Meet the California High School Student Who’s Been Organizing Kids to Help Others Since He Was 12


This article is one in a series at The 74 that profiles the heroes, victories, success stories and random acts of kindness found at schools all across America. Read more of our recent inspiring profiles at The74Million.org/series/inspiring.

Kenan Pala likes to say he’s been giving back since he could walk. But when pressed, the teen who has run food drives for the homeless, collected care packages for hurricane victims and organized countless other events in his hometown, San Diego, can pinpoint his first call to activism.

“I was running on the beach with my dad and we came across a baby seal,” Kenan told Teen Kids News. “We noticed that there were a lot of people caring for the seal. They were feeding it, giving it blankets, calling park rangers. They were trying to make sure it was OK.”


“Later that day,” he continued, “I saw a homeless man in the same situation. He was hungry, he was sick and he was asking for help. But instead of people gathering to help this man, they were ignoring him.”

At just 12 years old, Kenan set out to change that. With the help of his family and friends from Francis Parker School, he established Kids4Community, a group that partners with other nonprofits to support people in need. His organization taps into kids’ natural eagerness to help and gives them a way to make the world a better place.

That was three years ago. Since then, Kids4Community has raised hundreds of thousands of dollars and helped countless people, CBS8.com reported in a segment on Kenan’s latest fundraiser. In November, his group assembled 1,500 tailor-made “Bags of Hope” filled with supplies for the homeless.

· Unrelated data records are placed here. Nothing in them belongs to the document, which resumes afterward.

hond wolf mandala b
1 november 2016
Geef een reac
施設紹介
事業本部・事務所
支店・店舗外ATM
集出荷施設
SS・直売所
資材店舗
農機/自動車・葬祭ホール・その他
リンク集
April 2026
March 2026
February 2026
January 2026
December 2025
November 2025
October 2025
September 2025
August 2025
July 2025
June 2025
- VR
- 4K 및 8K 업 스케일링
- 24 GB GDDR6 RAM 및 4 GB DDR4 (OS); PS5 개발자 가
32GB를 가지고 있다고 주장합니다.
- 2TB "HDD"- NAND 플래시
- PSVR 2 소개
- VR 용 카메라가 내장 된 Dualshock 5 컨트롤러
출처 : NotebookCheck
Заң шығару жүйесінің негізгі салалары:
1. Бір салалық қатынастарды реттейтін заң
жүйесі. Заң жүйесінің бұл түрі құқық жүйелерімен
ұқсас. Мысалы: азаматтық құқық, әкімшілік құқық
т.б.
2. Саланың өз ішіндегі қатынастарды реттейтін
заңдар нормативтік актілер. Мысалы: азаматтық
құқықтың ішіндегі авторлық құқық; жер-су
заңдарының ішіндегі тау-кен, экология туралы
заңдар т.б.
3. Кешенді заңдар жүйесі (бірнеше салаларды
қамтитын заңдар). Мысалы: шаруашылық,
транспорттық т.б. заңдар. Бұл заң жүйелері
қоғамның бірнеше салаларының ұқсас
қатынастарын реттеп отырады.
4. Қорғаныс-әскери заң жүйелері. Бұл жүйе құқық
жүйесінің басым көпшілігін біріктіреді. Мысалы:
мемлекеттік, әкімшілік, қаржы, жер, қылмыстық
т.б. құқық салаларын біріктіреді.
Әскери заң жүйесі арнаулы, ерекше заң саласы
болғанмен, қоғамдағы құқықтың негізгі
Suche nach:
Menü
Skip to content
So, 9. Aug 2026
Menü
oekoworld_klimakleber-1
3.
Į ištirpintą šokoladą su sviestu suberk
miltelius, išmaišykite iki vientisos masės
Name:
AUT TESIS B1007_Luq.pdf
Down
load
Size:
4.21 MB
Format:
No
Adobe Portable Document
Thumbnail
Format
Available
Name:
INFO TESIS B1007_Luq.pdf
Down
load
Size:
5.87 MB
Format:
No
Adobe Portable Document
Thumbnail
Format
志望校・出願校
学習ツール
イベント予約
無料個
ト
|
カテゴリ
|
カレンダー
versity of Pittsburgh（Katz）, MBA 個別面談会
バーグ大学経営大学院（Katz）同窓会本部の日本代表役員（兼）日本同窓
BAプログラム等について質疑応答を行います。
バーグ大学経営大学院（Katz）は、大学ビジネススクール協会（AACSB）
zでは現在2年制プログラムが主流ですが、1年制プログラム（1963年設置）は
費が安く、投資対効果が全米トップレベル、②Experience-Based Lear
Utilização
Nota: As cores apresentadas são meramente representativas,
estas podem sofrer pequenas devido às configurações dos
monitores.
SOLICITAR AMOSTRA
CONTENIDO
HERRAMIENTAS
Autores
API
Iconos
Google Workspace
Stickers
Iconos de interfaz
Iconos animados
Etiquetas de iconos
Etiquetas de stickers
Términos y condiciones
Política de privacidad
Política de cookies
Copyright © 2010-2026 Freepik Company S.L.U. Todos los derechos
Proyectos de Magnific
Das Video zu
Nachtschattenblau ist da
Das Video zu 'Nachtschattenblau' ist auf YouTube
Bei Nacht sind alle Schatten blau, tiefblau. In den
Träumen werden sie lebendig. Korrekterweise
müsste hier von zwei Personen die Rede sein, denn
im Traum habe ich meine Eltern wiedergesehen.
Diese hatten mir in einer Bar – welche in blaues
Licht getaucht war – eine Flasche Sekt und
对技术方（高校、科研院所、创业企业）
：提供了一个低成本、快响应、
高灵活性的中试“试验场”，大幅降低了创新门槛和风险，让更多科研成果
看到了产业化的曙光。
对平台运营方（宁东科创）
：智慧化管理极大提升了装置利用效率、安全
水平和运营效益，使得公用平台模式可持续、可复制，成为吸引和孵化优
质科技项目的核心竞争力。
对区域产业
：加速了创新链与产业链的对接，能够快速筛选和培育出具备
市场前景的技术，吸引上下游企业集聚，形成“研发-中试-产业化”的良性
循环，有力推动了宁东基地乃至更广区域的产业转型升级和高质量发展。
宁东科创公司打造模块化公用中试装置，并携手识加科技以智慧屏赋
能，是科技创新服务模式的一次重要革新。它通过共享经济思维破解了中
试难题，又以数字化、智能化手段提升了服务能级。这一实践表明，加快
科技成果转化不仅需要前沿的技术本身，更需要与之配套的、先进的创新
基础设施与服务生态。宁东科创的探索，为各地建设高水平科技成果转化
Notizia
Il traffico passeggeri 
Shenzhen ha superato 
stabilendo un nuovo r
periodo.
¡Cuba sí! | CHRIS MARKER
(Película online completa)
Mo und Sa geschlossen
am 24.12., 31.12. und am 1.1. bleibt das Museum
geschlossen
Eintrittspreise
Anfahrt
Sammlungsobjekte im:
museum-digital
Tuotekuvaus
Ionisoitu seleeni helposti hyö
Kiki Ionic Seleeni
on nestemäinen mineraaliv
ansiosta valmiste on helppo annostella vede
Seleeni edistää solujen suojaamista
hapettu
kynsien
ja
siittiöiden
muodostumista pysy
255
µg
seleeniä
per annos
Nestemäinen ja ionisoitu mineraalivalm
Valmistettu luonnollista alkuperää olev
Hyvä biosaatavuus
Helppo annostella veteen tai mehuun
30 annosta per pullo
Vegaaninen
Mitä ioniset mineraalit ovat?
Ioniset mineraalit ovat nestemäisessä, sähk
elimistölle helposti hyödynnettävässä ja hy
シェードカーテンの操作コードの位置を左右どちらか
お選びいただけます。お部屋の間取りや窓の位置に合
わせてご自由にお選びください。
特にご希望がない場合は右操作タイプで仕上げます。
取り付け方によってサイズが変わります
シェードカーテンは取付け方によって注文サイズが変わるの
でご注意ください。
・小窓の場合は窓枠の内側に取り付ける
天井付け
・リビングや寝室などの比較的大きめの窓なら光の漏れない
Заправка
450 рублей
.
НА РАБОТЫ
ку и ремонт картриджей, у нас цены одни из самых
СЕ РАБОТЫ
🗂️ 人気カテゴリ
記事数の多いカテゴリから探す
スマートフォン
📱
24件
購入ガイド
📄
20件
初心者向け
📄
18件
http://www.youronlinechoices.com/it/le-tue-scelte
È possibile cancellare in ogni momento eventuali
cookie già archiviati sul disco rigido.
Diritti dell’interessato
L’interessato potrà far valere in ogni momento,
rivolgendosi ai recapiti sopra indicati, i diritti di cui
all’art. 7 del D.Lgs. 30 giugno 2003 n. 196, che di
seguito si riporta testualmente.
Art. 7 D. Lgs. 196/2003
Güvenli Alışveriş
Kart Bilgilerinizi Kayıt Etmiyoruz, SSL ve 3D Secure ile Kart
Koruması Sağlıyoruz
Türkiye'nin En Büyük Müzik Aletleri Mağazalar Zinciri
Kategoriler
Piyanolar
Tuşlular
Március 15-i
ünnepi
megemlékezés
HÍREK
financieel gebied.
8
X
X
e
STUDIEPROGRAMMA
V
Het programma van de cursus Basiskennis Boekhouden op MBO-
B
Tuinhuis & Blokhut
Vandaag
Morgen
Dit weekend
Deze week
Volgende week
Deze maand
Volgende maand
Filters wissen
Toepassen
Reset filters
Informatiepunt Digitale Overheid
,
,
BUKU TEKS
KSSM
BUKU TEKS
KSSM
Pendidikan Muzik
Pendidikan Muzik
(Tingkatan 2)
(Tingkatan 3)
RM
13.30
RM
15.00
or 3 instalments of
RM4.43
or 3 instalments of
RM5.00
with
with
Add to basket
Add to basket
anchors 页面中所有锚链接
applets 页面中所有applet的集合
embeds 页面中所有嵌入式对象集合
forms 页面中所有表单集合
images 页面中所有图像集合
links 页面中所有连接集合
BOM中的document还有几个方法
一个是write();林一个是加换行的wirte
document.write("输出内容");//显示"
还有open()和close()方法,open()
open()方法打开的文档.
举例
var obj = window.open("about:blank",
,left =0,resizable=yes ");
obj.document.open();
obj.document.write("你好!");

“Now we have a volunteer base,” Kenan, now a high school junior, told CBS8. “Our email list has 2,000 families and we have had tens of thousands of volunteers, and thousands of kids come to our events.”

“Hopefully, these customized tote bags help homeless people see that people really do care and that there is a chance for a brighter future,” he told CBS8. “And that’s the ‘Bags of Hope.’”

Kenan is making a splash overseas, too. A Turkish media outlet, the Hurriyet Daily News, wrote about him last year, when the city of San Diego named Jan. 23 Kenan Pala Day.

“Kenan is doing important and useful work for the homeless in our city with the organization established by the young students under his leadership,” Kristin Gaspar, a member of the San Diego County Board of Supervisors, told the Hurriyet Daily News. “Last year, more than 8,000 packs of food, beverages, soaps, shampoos and wet wipes were packed and prepared for homeless people. They were donated to many institutions for homeless people in the U.S.”

In June 2018, Kids4Community teamed up with another nonprofit for a beach cleanup at San Diego’s Mission Bay Park. For every pound of trash collected, the groups donated $50 to help reunite immigrant families. In all, they collected 85 pounds of trash and donated more than $4,000 to groups that worked to get families back together.

“We tried to stay away from it politically,” Kenan told Teen Kids News. “I’m a kid, and I can’t imagine what it would be like to be separated from my mom and my family. I just wanted to help.”

That may not be surprising, considering that Kenan’s parents, and the sacrifices they made to immigrate to the United States and give their children better lives, are the true inspiration for his community work.

“My parents came from Turkey in 1998 to pursue their passion and were given opportunities that weren’t available to them there,” Kenan told The San Diego Union Tribune. “They want me to understand how lucky I was to be born here.”